HEAT (2006)
Single Channel : Stereo



Heat was originally the name given to a collaborative project undertaken by myself, Philip Brophy, and Philip Samartzis. It was a large ‘live’ audio-visual performance using video, live percussion and surround sound diffusion. The work was a real departure from my work up until that point in a number of ways. I have done a few live works with Phil Samartzis before but they, like my installation practice for the last 5+ years, have involved performance, that is, people in the frame performing. This work was devoid of people. We knew we were travelling to Germany to perform this work and we took as our point of the departure the fact that Australians are often thought of in terms of their natural environment. For example, you meet someone in another country, they ask where you are from, you answer Australia and they say ‘oh yeah, kangaroos’ or ‘Ayers Rock’. We would never meet a British person and say ‘oh yeah, hedgehogs’ so we thought we might try to subvert this clichéd impression of Australia. I began to collect imagery of the Australian environment but I took problematic elements; the dead native animals by the side of our rural highways, the spread of feral animals, bushfires, barbed wire, weeds and erosion.

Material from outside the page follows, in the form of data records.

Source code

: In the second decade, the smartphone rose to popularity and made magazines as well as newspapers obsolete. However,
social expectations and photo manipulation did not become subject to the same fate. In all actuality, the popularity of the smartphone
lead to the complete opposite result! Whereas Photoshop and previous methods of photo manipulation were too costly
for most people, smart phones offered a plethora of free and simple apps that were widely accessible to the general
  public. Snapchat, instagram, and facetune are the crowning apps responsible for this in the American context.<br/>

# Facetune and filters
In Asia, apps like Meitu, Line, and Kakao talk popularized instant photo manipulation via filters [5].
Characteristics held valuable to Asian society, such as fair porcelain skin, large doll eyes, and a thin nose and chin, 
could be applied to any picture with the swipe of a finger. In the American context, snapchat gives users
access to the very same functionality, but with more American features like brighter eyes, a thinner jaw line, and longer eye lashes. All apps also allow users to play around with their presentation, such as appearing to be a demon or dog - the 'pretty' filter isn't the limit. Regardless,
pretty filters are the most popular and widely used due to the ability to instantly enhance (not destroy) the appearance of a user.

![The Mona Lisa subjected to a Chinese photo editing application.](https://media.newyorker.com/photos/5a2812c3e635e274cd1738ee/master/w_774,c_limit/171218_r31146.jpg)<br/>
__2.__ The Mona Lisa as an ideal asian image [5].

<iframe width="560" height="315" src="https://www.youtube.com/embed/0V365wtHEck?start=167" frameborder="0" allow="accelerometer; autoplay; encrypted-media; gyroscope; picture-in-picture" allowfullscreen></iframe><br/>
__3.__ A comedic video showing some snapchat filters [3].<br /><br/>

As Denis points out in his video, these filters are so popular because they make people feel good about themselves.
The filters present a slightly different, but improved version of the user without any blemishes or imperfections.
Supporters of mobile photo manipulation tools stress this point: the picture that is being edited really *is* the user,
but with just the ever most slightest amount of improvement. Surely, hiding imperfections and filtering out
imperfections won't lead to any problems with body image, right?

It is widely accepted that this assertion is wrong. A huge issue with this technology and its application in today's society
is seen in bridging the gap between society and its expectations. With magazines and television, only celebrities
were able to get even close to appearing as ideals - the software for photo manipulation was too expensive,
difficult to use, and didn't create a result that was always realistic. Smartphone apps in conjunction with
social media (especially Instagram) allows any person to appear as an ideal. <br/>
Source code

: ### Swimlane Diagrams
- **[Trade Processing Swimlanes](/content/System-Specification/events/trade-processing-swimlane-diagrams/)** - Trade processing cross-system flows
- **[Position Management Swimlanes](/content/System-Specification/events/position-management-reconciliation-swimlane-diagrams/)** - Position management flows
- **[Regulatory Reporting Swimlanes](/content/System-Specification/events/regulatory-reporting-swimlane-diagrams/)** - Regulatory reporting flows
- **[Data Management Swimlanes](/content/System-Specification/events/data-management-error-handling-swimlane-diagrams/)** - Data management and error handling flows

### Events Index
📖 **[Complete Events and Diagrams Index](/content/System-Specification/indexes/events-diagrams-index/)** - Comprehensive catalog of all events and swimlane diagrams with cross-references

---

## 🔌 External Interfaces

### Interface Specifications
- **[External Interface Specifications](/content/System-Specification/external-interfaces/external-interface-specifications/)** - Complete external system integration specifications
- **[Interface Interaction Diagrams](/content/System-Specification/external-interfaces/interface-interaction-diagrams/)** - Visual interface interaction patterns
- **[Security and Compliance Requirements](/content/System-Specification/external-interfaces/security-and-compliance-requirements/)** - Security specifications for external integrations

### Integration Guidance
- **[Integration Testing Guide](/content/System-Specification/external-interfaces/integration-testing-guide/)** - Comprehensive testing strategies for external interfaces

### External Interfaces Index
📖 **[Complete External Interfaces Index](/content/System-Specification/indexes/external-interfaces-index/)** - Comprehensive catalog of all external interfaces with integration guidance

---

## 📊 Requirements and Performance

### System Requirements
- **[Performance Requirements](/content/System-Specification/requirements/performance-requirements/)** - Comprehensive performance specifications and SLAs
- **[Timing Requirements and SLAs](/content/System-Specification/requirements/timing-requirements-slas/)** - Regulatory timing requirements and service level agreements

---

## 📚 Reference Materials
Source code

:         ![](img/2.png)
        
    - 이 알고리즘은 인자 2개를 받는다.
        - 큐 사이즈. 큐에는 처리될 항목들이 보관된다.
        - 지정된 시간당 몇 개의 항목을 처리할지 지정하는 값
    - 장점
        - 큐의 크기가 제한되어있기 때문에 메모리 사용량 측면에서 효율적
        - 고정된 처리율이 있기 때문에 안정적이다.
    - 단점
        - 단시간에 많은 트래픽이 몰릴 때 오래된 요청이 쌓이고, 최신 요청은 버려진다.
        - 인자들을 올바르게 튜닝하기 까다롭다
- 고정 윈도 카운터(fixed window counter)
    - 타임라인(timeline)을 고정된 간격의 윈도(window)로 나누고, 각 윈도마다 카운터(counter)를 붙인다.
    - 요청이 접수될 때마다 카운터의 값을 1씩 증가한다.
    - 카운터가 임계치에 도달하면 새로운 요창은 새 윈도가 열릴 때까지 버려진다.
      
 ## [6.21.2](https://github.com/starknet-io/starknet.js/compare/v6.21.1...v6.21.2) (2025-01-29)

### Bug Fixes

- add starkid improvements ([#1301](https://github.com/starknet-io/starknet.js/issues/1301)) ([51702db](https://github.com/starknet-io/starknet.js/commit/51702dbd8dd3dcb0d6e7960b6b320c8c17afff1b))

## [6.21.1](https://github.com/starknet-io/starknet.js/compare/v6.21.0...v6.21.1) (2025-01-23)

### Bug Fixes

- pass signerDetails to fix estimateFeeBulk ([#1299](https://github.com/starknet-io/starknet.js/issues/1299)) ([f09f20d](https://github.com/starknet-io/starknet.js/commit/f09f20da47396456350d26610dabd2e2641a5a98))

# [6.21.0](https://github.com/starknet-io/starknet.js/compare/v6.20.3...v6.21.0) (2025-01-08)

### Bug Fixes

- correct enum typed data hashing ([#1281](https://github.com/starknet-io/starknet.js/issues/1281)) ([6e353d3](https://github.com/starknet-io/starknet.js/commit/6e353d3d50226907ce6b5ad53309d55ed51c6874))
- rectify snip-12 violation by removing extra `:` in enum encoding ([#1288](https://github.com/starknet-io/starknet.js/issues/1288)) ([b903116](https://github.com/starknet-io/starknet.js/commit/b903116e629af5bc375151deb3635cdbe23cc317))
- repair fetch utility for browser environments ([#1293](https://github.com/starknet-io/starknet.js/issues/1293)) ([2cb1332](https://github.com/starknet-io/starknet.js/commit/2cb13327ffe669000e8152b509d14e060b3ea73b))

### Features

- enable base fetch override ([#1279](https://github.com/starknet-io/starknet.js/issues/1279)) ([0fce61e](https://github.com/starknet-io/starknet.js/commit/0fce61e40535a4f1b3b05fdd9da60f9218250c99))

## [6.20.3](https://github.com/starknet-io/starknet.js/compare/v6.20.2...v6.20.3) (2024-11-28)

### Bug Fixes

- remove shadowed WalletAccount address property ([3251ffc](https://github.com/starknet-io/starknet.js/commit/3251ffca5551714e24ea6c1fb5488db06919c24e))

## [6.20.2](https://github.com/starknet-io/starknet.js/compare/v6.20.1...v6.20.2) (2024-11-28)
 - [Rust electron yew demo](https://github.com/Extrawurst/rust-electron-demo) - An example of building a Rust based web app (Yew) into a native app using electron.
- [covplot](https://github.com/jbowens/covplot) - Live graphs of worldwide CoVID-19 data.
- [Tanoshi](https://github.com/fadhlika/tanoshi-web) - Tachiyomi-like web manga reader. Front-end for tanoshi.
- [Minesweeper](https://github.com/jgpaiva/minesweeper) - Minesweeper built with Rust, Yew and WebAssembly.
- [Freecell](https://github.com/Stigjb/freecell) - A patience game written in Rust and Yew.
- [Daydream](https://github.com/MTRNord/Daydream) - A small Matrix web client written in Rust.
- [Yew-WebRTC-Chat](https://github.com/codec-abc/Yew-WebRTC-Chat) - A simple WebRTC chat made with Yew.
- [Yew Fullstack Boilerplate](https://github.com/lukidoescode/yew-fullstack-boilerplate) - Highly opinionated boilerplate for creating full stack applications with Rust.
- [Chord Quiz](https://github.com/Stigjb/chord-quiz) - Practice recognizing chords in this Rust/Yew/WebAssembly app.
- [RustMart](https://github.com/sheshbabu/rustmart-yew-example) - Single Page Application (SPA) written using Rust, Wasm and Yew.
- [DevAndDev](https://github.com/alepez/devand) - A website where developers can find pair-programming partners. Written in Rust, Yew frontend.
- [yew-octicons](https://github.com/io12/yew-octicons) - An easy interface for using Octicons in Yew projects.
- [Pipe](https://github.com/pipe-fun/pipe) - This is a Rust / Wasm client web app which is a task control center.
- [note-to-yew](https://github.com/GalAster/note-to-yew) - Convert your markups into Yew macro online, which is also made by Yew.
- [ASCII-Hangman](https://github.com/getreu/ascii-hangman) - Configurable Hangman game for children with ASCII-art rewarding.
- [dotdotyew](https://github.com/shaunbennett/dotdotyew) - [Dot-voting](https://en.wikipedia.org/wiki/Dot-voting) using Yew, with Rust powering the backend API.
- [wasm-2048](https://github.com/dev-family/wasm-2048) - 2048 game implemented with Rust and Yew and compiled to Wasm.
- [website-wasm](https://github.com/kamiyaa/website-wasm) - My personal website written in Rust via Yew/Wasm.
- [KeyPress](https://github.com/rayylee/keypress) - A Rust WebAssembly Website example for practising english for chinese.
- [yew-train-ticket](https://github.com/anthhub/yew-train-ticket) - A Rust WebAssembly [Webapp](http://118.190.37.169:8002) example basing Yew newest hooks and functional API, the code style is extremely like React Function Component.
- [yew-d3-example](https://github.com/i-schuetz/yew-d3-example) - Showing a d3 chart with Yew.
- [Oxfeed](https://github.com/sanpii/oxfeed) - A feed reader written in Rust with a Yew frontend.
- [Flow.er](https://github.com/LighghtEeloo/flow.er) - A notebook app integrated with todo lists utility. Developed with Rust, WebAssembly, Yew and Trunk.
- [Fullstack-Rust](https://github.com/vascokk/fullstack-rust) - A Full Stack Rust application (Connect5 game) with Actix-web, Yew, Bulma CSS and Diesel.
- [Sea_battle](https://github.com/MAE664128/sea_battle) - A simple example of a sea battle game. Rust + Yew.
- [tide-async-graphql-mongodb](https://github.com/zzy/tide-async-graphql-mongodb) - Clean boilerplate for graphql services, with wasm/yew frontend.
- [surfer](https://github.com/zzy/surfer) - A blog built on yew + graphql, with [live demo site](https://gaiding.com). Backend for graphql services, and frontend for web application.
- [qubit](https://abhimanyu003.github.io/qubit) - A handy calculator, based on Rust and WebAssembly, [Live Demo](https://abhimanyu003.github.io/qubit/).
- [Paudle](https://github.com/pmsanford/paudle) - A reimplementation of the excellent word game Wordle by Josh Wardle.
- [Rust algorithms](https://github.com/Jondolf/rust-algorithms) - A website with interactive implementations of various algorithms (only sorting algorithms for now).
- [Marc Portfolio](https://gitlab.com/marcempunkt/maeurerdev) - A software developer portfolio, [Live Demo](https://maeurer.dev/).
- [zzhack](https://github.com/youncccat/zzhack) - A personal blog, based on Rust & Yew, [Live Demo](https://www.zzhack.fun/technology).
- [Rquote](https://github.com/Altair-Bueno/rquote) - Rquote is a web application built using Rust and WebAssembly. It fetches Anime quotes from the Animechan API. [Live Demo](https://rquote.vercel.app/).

Having subverted the notion of Australia’s natural beauty I then reversed, or compounded, the effect by abstracting and aestheticing these elements.

The work included here, now called Heat, was originally the final chapter of the performed work but here has my own soundtrack and a fixed edit. The performance and the subsequent single channel works were a real departure for me and I was intrigued by this development in my practice given the usually psychological nature of my work. It was interesting to me then that a friend, Tom Nicholson, remarked upon seeing the work that it was clearly related to my previous work in that there was a performer in the very active camera style I have used for this work and through the other formal means I use to transform these landscapes into psychological spaces.